El momento de tensión se vivió a la llegada de los especialistas de la cartera, cuando cientos de personas se les acercaron enojados, al parecer, al no entender la defensa del icónico inmueble declarado desde 1970 Monumento Histórico del periodo hispánico, según imágenes difundidas.
El organismo de Estado informó la víspera que un documento, a partir de inspección técnica del 10 de febrero último, evidenció que se realizaron las acciones en la iglesia católica sin criterios de conservación.
Además, acotó mediante un comunicado, sin contar con la autorización de la Dirección General del Patrimonio Cultural y Natural, lo que pone en riesgo la integridad de los valores artísticos y simbólicos del inmueble.
Por eso se presentó, el 6 de marzo, denuncia en contra de quien resulte responsable por los posibles daños ocasionados al Patrimonio Cultural de la Nación, o cualquier otro delito en que se pudiera haber incurrido.
El Ministerio de Cultura y Deportes reiteró su compromiso con la protección, conservación y salvaguarda del patrimonio cultural del país.
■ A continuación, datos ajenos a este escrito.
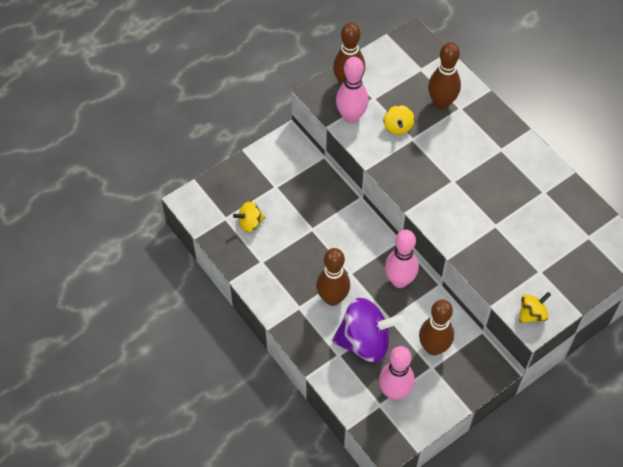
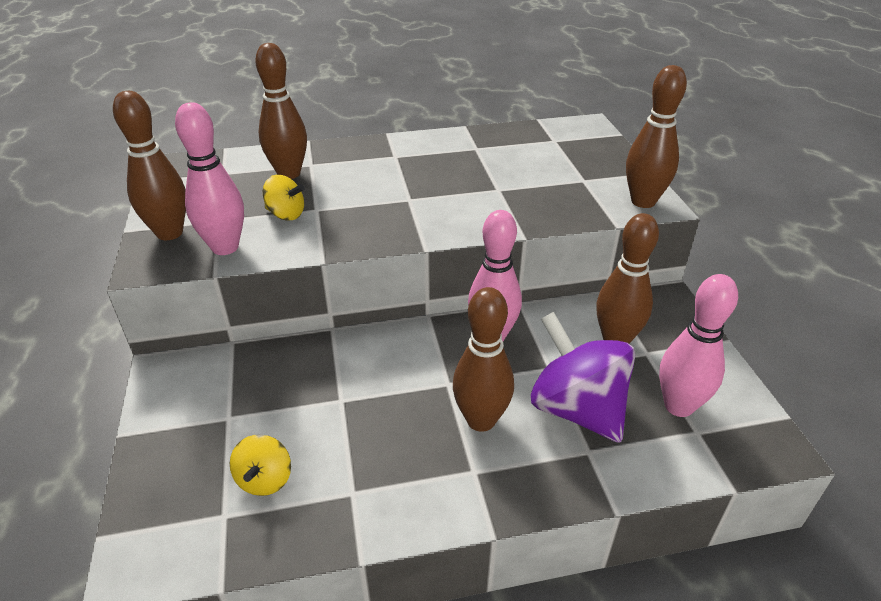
camera: 65 degrees left, 20 degrees down
(365, 341) = (577, 409): purple spinning top -> purple spinning top turned 60 degrees counterclockwise
(532, 314) = (643, 201): yellow spinning top -> brown bowling pin

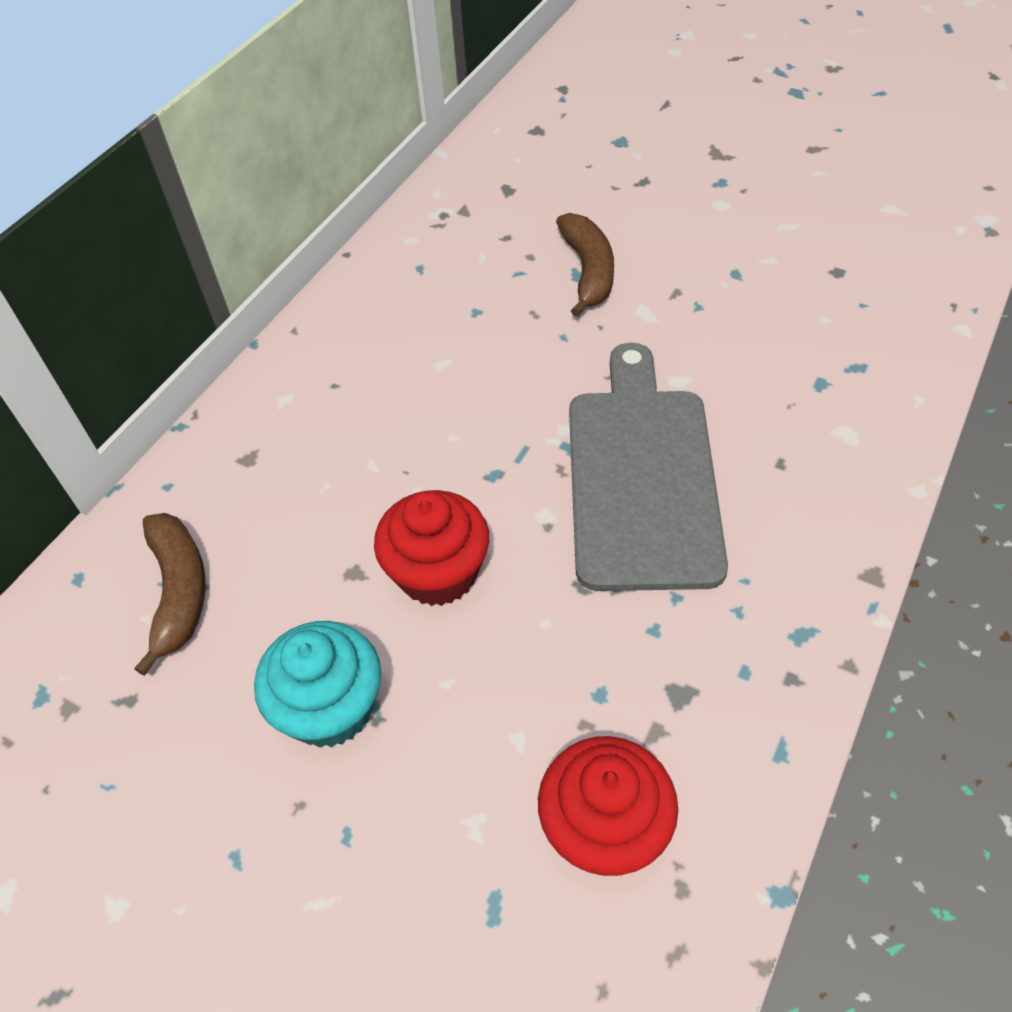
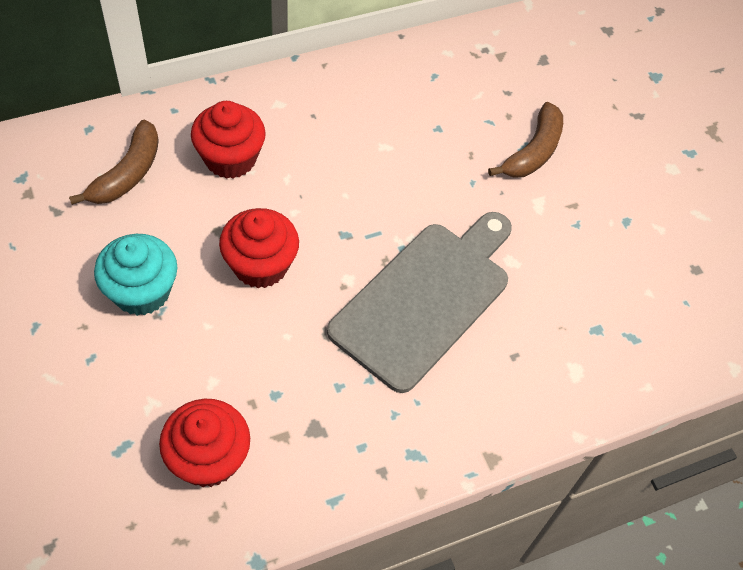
camera: 30 degrees right, 5 degrees up
(287, 489) = (230, 158): none -> red cupcake

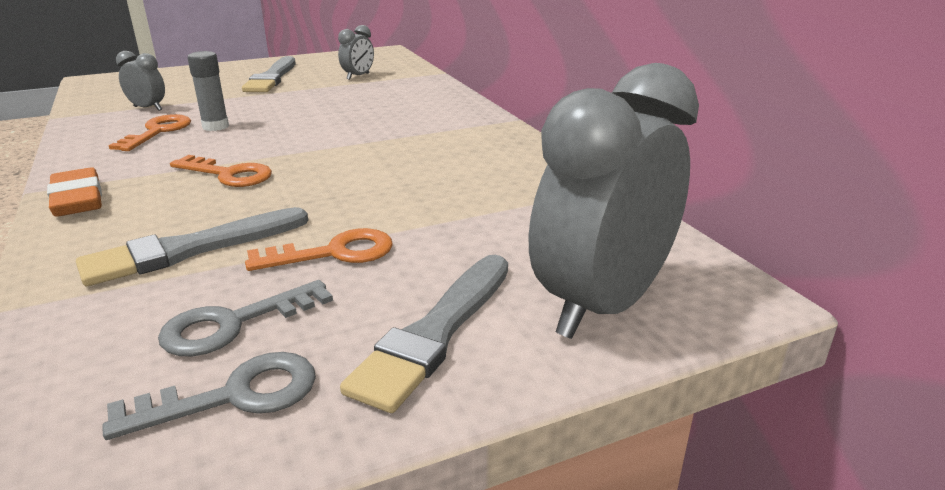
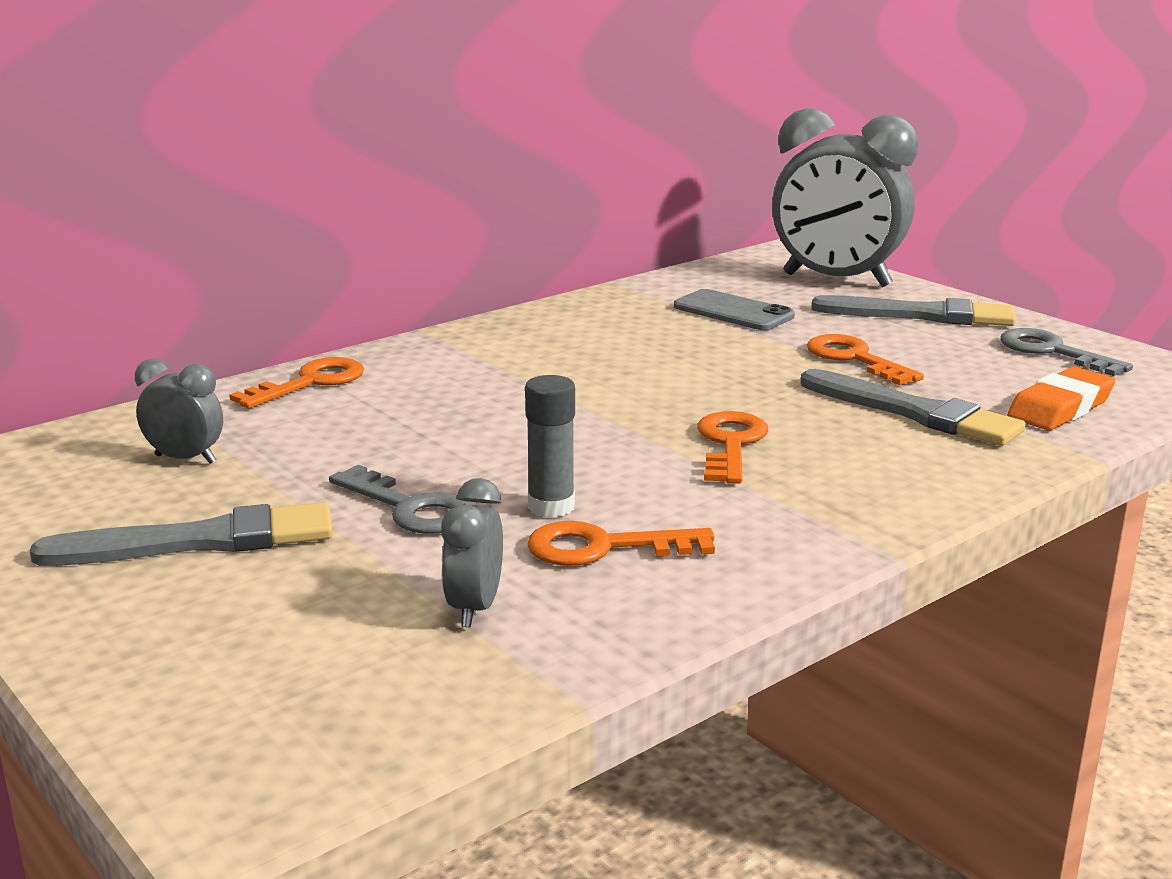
camera: 105 degrees left, 5 degrees down
(78, 199) = (882, 510): orange eraser -> orange eraser (1060, 408)
(234, 324) = (990, 369): grey key -> grey key (409, 508)
(437, 95) = (310, 383): none -> orange key
(505, 222) = (733, 311): none -> grey phone

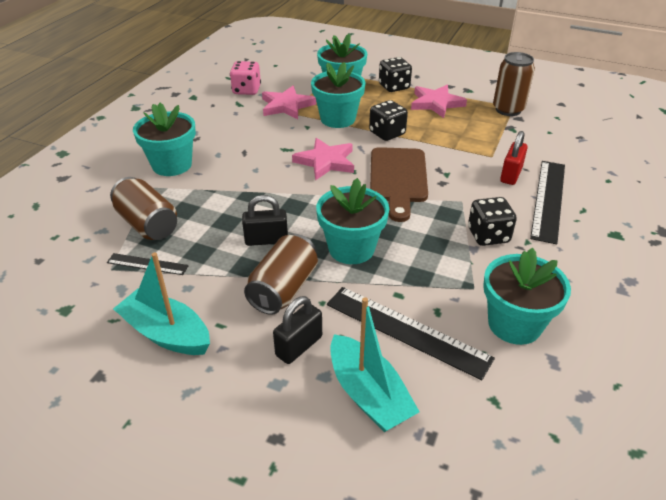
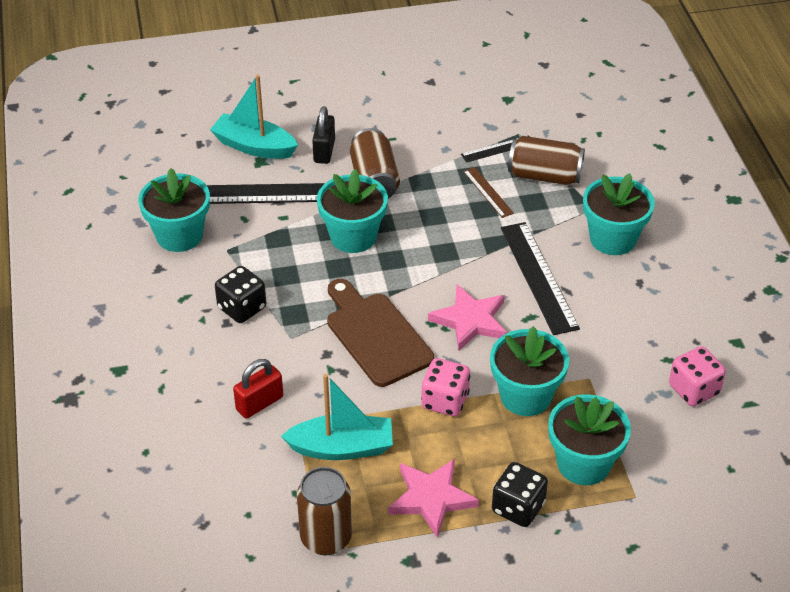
camera: 145 degrees right, 5 degrees up
(166, 333) = (420, 118): turquoise boat -> turquoise boat (342, 448)
(206, 233) = (488, 192): none -> brown ruler
(266, 240) = (431, 210): black padlock -> none
(286, 106) = (610, 387): pink star -> none
(387, 133) = (445, 401): black dice -> pink dice
(511, 175) = (259, 403): red padlock -> red padlock turned 60 degrees clockwise
(548, 199) = (203, 385): black ruler -> black ruler (539, 277)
Instó a las comunidades, autoridades locales y administradores de bienes patrimoniales a coordinar cualquier intervención a inmuebles o muebles patrimoniales con las instancias técnicas competentes, conforme lo establece la legislación vigente.
Antes, en redes sociales circuló una imagen en la que se observa que la llamada Parroquia de San Andrés Apóstol está siendo pintada de color blanco y en la que se indica de los trabajos realizados.
Esta es una de las iglesias más coloridas de Centroamérica, de acuerdo con analistas, con una mezcla entre el barroco y las expresiones del pueblo maya k’iche’.
Su fama se la dio su fachada de color amarillo intenso, decorada con cientos de figuras coloridas que incluyen ángeles, santos, flores, frutas y animales.
Datos hemerográficos refieren que data de mediados del siglo XVII y figura como una muestra del sincretismo religioso que caracteriza a su población.
Una antigua historia relata que fue construida en una sola noche por un solo hombre.
Totonicapán fue la segunda ciudad k’iche’ precolombina más importante después de Gumarcaj.